Classifier accuracy and final estimation accuracy are strongly positively correlated, with the paper reporting an average correlation greater than 0.9 and a Pearson coefficient exceeding 0.85 in another analysis.

Highlights & Insights¶

The paper's greatest strength is converting black-box data auditing into a clear statistical inverse problem rather than simply stacking membership inference scores. This formalization clarifies the problem, assumptions, and failure boundaries.
The soft confusion matrix is a practical design: it accepts that the proxy classifier will make mistakes and incorporates that error structure into the estimation rather than treating classifier outputs as ground truth.
The value of LLMScan lies not just in evaluating LLMSurgeon, but in providing a "recipe-verifiable" data auditing benchmark, avoiding the pitfall of proving effectiveness solely on synthetic mixtures.
The requirement for "semantic separability of categories" is crucial. It reminds future researchers that taxonomy design is not a trivial preprocessing step; the domain definition itself determines whether the audit is solvable.

Limitations & Future Work¶

The method relies on the label-shift hypothesis, assuming neutral generation reflects the pre-training prior; models processed via RLHF, instruction tuning, or strong system prompts may deviate from this.
The method uses a closed-world taxonomy and cannot discover new domains outside the predefined categories or automatically point out taxonomy gaps.
Fine-grained, semantically overlapping categories lead to ill-conditioned confusion matrices (e.g., C4 vs. Common Crawl, C vs. C++), limiting interpretability resolution.
Generation sampling styles affect estimation stability; neutral prompts work for general models but may be insufficient for specialized ones.
Future work could investigate hierarchical taxonomies, non-linear transport, inverse alignment correction, and verification across languages, modalities, and more closed-source models.

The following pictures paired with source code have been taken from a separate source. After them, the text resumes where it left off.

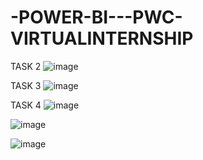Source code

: # -POWER-BI---PWC-VIRTUALINTERNSHIP

TASK 2
![image](https://github.com/user-attachments/assets/cc851ce3-f14d-4367-beac-7fd49a71a6c1)

TASK 3
![image](https://github.com/user-attachments/assets/fdfdd08d-6b97-4bcb-a53d-667ebc39d95c)

TASK 4
![image](https://github.com/user-attachments/assets/ea65bb40-e9d7-40f4-8f24-d78e97769c64)

![image](https://github.com/user-attachments/assets/00fcfb53-637d-4f54-b679-2b7bf7b75fca)

![image](https://github.com/user-attachments/assets/ae91430a-599f-4d9b-81a3-b43f04d00df4)

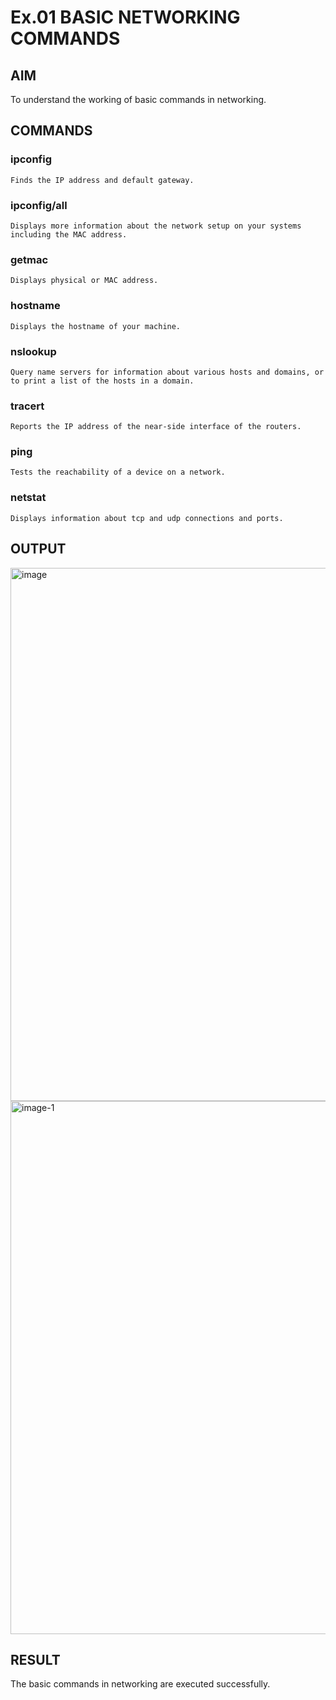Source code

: # Ex.01 BASIC NETWORKING COMMANDS
## AIM
  To understand the working of basic commands in networking.

## COMMANDS
### ipconfig
    Finds the IP address and default gateway.
    
### ipconfig/all
    Displays more information about the network setup on your systems including the MAC address.

### getmac
    Displays physical or MAC address.

### hostname
    Displays the hostname of your machine.
    
### nslookup
    Query name servers for information about various hosts and domains, or to print a list of the hosts in a domain.
    
### tracert
    Reports the IP address of the near-side interface of the routers.

### ping
    Tests the reachability of a device on a network. 

### netstat
    Displays information about tcp and udp connections and ports.

## OUTPUT
<img width="853" alt="image" src="https://github.com/sankarans2006/Ex01/assets/166099320/47dcbc2e-533e-479a-a6fa-6530e94b10a5">

<img width="853" alt="image-1" src="https://github.com/sankarans2006/Ex01/assets/166099320/9ae48975-f18f-4167-a885-76e2c97a4ce3">


## RESULT
  The basic commands in networking are executed successfully.
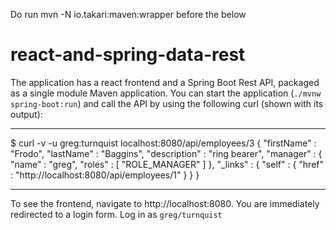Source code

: Do run mvn -N io.takari:maven:wrapper before the below

# react-and-spring-data-rest

The application has a react frontend and a Spring Boot Rest API, packaged as a single module Maven application.
You can start the application (`./mvnw spring-boot:run`) and call the API by using the following curl (shown with its output):

---

\$ curl -v -u greg:turnquist localhost:8080/api/employees/3
{
"firstName" : "Frodo",
"lastName" : "Baggins",
"description" : "ring bearer",
"manager" : {
"name" : "greg",
"roles" : [ "ROLE_MANAGER" ]
},
"\_links" : {
"self" : {
"href" : "http://localhost:8080/api/employees/1"
}
}
}

---

To see the frontend, navigate to http://localhost:8080. You are immediately redirected to a login form. Log in as `greg/turnquist`
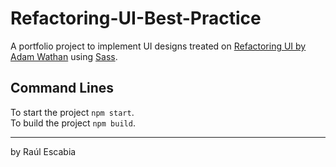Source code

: # Refactoring-UI-Best-Practice

A portfolio project to implement UI designs treated on
[Refactoring UI by Adam Wathan](https://www.refactoringui.com/) using [Sass](https://sass-lang.com/).

## Command Lines

To start the project
`npm start`.
<br>
To build the project `npm build`.

---

by Raúl Escabia
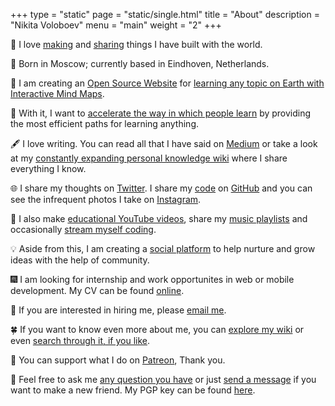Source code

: +++
type = "static"
page = "static/single.html"
title = "About"
description = "Nikita Voloboev"
menu = "main"
weight = "2"
+++

👋 I love [making](https://nikitavoloboev.xyz/projects/) and [sharing](https://nikitavoloboev.gitbooks.io/knowledge/content/sharing/sharing.html) things I have built with the world.

🚙 Born in Moscow; currently based in Eindhoven, Netherlands.

🔭 I am creating an [Open Source Website](https://github.com/learn-anything/learn-anything) for [learning any topic on Earth with Interactive Mind Maps](https://learn-anything.xyz/).

🚀 With it, I want to [accelerate the way in which people learn](https://medium.com/@NikitaVoloboev/the-invisible-mountains-bd50a31bc64e) by providing the most efficient paths for learning anything.

🖋 I love writing. You can read all that I have said on [Medium](https://medium.com/@NikitaVoloboev) or take a look at my [constantly expanding personal knowledge wiki](https://nikitavoloboev.gitbooks.io/knowledge/content/) where I share everything I know.

🌐 I share my thoughts on [Twitter](https://twitter.com/nikitavoloboev). I share my [code](https://my.mindnode.com/ZKGETDkUaQUsL3q8q9z788CxG84oEHgDiT79GuzX#-143.5,-902.6,0) on [GitHub](https://github.com/nikitavoloboev) and you can see the infrequent photos I take on [Instagram](https://www.instagram.com/nikitavoloboev/).

🎥 I also make [educational YouTube videos](https://www.youtube.com/channel/UCEKqrUfr_FMKIO9XSJS4vDw), share my [music playlists](https://nikitavoloboev.gitbooks.io/knowledge/content/music/music-plays.html) and occasionally [stream myself coding](https://www.twitch.tv/nikiivi).

💡 Aside from this, I am creating a [social platform](https://github.com/nikitavoloboev/crafting-ideas) to help nurture and grow ideas with the help of community.

🎆 I am looking for internship and work opportunites in web or mobile development. My CV can be found [online](https://stackoverflow.com/cv/nikitavoloboev).

📧 If you are interested in hiring me, please [email me](mailto:nikita.voloboev@icloud.com).

🍀 If you want to know even more about me, you can [explore my wiki](https://nikitavoloboev.gitbooks.io/knowledge/content/) or even [search through it, if you like](https://github.com/nikitavoloboev/alfred-my-mind).

💛 You can support what I do on [Patreon](http://patreon.com/nikitavoloboev), Thank you.

💬 Feel free to ask me [any question you have](https://github.com/nikitavoloboev/ama/issues/new) or just [send a message](https://telegram.me/nikivi) if you want to make a new friend. My PGP key can be found [here](https://keybase.io/nikitavoloboev).




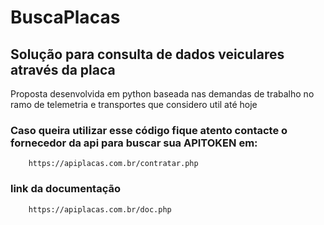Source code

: # BuscaPlacas
## Solução para consulta de dados veiculares através da placa

Proposta desenvolvida em python baseada nas demandas de trabalho no ramo de telemetria e transportes que considero util até hoje

### Caso queira utilizar esse código fique atento contacte o fornecedor da api para buscar sua APITOKEN em:
        https://apiplacas.com.br/contratar.php

### link da documentação
        https://apiplacas.com.br/doc.php
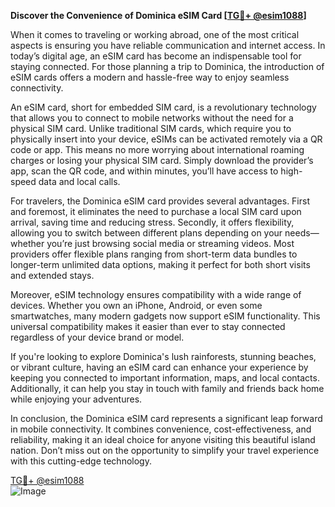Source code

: **Discover the Convenience of Dominica eSIM Card [[TG💪+ @esim1088](https://t.me/s/esim1088)]**

When it comes to traveling or working abroad, one of the most critical aspects is ensuring you have reliable communication and internet access. In today’s digital age, an eSIM card has become an indispensable tool for staying connected. For those planning a trip to Dominica, the introduction of eSIM cards offers a modern and hassle-free way to enjoy seamless connectivity.

An eSIM card, short for embedded SIM card, is a revolutionary technology that allows you to connect to mobile networks without the need for a physical SIM card. Unlike traditional SIM cards, which require you to physically insert into your device, eSIMs can be activated remotely via a QR code or app. This means no more worrying about international roaming charges or losing your physical SIM card. Simply download the provider’s app, scan the QR code, and within minutes, you’ll have access to high-speed data and local calls.

For travelers, the Dominica eSIM card provides several advantages. First and foremost, it eliminates the need to purchase a local SIM card upon arrival, saving time and reducing stress. Secondly, it offers flexibility, allowing you to switch between different plans depending on your needs—whether you’re just browsing social media or streaming videos. Most providers offer flexible plans ranging from short-term data bundles to longer-term unlimited data options, making it perfect for both short visits and extended stays.

Moreover, eSIM technology ensures compatibility with a wide range of devices. Whether you own an iPhone, Android, or even some smartwatches, many modern gadgets now support eSIM functionality. This universal compatibility makes it easier than ever to stay connected regardless of your device brand or model.

If you're looking to explore Dominica's lush rainforests, stunning beaches, or vibrant culture, having an eSIM card can enhance your experience by keeping you connected to important information, maps, and local contacts. Additionally, it can help you stay in touch with family and friends back home while enjoying your adventures.

In conclusion, the Dominica eSIM card represents a significant leap forward in mobile connectivity. It combines convenience, cost-effectiveness, and reliability, making it an ideal choice for anyone visiting this beautiful island nation. Don’t miss out on the opportunity to simplify your travel experience with this cutting-edge technology. 

[TG💪+ @esim1088](https://t.me/s/esim1088)  
![Image](https://i.postimg.cc/Y0z9fWf4/image.png)
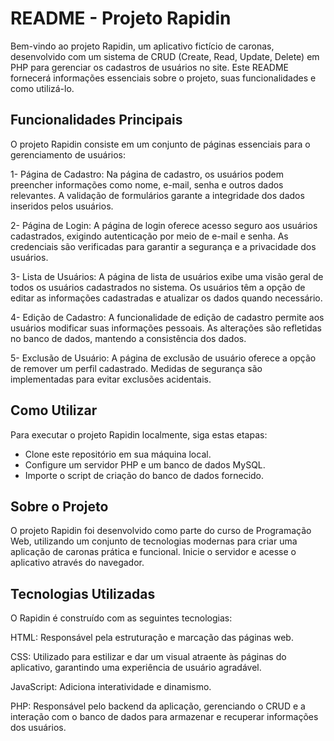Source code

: # README - Projeto Rapidin

Bem-vindo ao projeto Rapidin, um aplicativo fictício de caronas, desenvolvido com um sistema de CRUD (Create, Read, Update, Delete) em PHP para gerenciar os cadastros de usuários no site. Este README fornecerá informações essenciais sobre o projeto, suas funcionalidades e como utilizá-lo.

## Funcionalidades Principais

O projeto Rapidin consiste em um conjunto de páginas essenciais para o gerenciamento de usuários:

1- Página de Cadastro:
Na página de cadastro, os usuários podem preencher informações como nome, e-mail, senha e outros dados relevantes.
A validação de formulários garante a integridade dos dados inseridos pelos usuários.

2- Página de Login:
A página de login oferece acesso seguro aos usuários cadastrados, exigindo autenticação por meio de e-mail e senha.
As credenciais são verificadas para garantir a segurança e a privacidade dos usuários.

3- Lista de Usuários:
A página de lista de usuários exibe uma visão geral de todos os usuários cadastrados no sistema.
Os usuários têm a opção de editar as informações cadastradas e atualizar os dados quando necessário.

4- Edição de Cadastro:
A funcionalidade de edição de cadastro permite aos usuários modificar suas informações pessoais.
As alterações são refletidas no banco de dados, mantendo a consistência dos dados.

5- Exclusão de Usuário:
A página de exclusão de usuário oferece a opção de remover um perfil cadastrado.
Medidas de segurança são implementadas para evitar exclusões acidentais.

## Como Utilizar
Para executar o projeto Rapidin localmente, siga estas etapas:

* Clone este repositório em sua máquina local.
* Configure um servidor PHP e um banco de dados MySQL.
* Importe o script de criação do banco de dados fornecido.

## Sobre o Projeto
O projeto Rapidin foi desenvolvido como parte do curso de Programação Web, utilizando um conjunto de tecnologias modernas para criar uma aplicação de caronas prática e funcional.
Inicie o servidor e acesse o aplicativo através do navegador.

## Tecnologias Utilizadas

O Rapidin é construído com as seguintes tecnologias:

HTML:
Responsável pela estruturação e marcação das páginas web.

CSS:
Utilizado para estilizar e dar um visual atraente às páginas do aplicativo, garantindo uma experiência de usuário agradável.

JavaScript:
Adiciona interatividade e dinamismo.

PHP:
Responsável pelo backend da aplicação, gerenciando o CRUD e a interação com o banco de dados para armazenar e recuperar informações dos usuários.
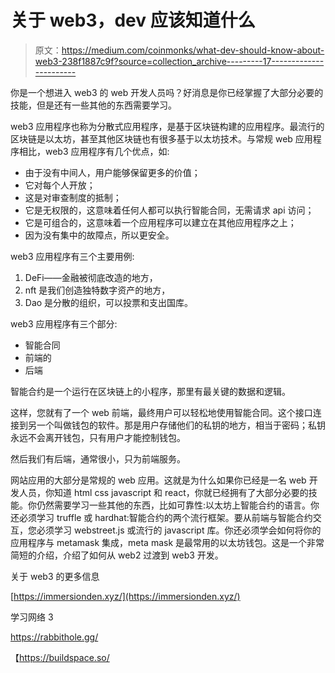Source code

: # 关于 web3，dev 应该知道什么

> 原文：<https://medium.com/coinmonks/what-dev-should-know-about-web3-238f1887c9f?source=collection_archive---------17----------------------->

你是一个想进入 web3 的 web 开发人员吗？好消息是你已经掌握了大部分必要的技能，但是还有一些其他的东西需要学习。

web3 应用程序也称为分散式应用程序，是基于区块链构建的应用程序。最流行的区块链是以太坊，甚至其他区块链也有很多基于以太坊技术。与常规 web 应用程序相比，web3 应用程序有几个优点，如:

*   由于没有中间人，用户能够保留更多的价值；
*   它对每个人开放；
*   这是对审查制度的抵制；
*   它是无权限的，这意味着任何人都可以执行智能合同，无需请求 api 访问；
*   它是可组合的，这意味着一个应用程序可以建立在其他应用程序之上；
*   因为没有集中的故障点，所以更安全。

web3 应用程序有三个主要用例:

1.  DeFi——金融被彻底改造的地方，
2.  nft 是我们创造独特数字资产的地方，
3.  Dao 是分散的组织，可以投票和支出国库。

web3 应用程序有三个部分:

*   智能合同
*   前端的
*   后端

智能合约是一个运行在区块链上的小程序，那里有最关键的数据和逻辑。

这样，您就有了一个 web 前端，最终用户可以轻松地使用智能合同。这个接口连接到另一个叫做钱包的软件。那是用户存储他们的私钥的地方，相当于密码；私钥永远不会离开钱包，只有用户才能控制钱包。

然后我们有后端，通常很小，只为前端服务。

网站应用的大部分是常规的 web 应用。这就是为什么如果你已经是一名 web 开发人员，你知道 html css javascript 和 react，你就已经拥有了大部分必要的技能。你仍然需要学习一些其他的东西，比如可靠性:以太坊上智能合约的语言。你还必须学习 truffle 或 hardhat:智能合约的两个流行框架。要从前端与智能合约交互，您必须学习 webstreet.js 或流行的 javascript 库。你还必须学会如何将你的应用程序与 metamask 集成，meta mask 是最常用的以太坊钱包。这是一个非常简短的介绍，介绍了如何从 web2 过渡到 web3 开发。

关于 web3 的更多信息

[https://immersionden.xyz/](https://immersionden.xyz/)

学习网络 3

https://rabbithole.gg/

【https://buildspace.so/ 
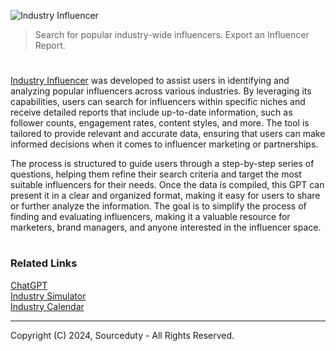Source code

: ![Industry Influencer](https://github.com/user-attachments/assets/31627d87-df1e-4333-9d82-baf794d451bd)

> Search for popular industry-wide influencers. Export an Influencer Report.

#

[Industry Influencer](https://chatgpt.com/g/g-MDndn0j4B-industry-influencer) was developed to assist users in identifying and analyzing popular influencers across various industries. By leveraging its capabilities, users can search for influencers within specific niches and receive detailed reports that include up-to-date information, such as follower counts, engagement rates, content styles, and more. The tool is tailored to provide relevant and accurate data, ensuring that users can make informed decisions when it comes to influencer marketing or partnerships.

The process is structured to guide users through a step-by-step series of questions, helping them refine their search criteria and target the most suitable influencers for their needs. Once the data is compiled, this GPT can present it in a clear and organized format, making it easy for users to share or further analyze the information. The goal is to simplify the process of finding and evaluating influencers, making it a valuable resource for marketers, brand managers, and anyone interested in the influencer space.

#
### Related Links

[ChatGPT](https://github.com/sourceduty/ChatGPT)
<br>
[Industry Simulator](https://github.com/sourceduty/Industry_Simulator)
<br>
[Industry Calendar](https://github.com/sourceduty/Industry_Calendar)

***
Copyright (C) 2024, Sourceduty - All Rights Reserved.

vs Membership Inference Attack: MIA determines if a single sample is in the training set; LLMSurgeon estimates macro domain proportions. The former is a micro privacy tool; the latter is a macro transparency tool.
vs DUCI: DUCI estimates the usage proportion of specific candidate datasets; LLMSurgeon recovers a global mixture across multiple domains without requiring access to the original training sets.
vs Data Mixture Optimization: Data mixture optimization selects or re-weights corpora before training; LLMSurgeon performs post-hoc auditing on trained models.
vs Direct Classifier Aggregation: Direct aggregation of \(\bar{p}\) retains classifier bias; LLMSurgeon corrects this bias using \(C^\top\pi\) inversion.

Rating¶

Novelty: ⭐⭐⭐⭐☆ The combination of the DMS problem setting and soft confusion matrix inversion is clear and a useful advancement in transparency.
Experimental Thoroughness: ⭐⭐⭐⭐☆ Covers 8 models with known recipes, three granularities, sampling styles, sample sizes, held-out data, and toxicity injection, though still dependent on closed-world taxonomy.
Writing Quality: ⭐⭐⭐⭐☆ Formulas and experimental designs are easy to follow, with clear explanations of strengths and boundaries.
Value: ⭐⭐⭐⭐⭐ Highly practical for model governance, training data transparency, and safety auditing.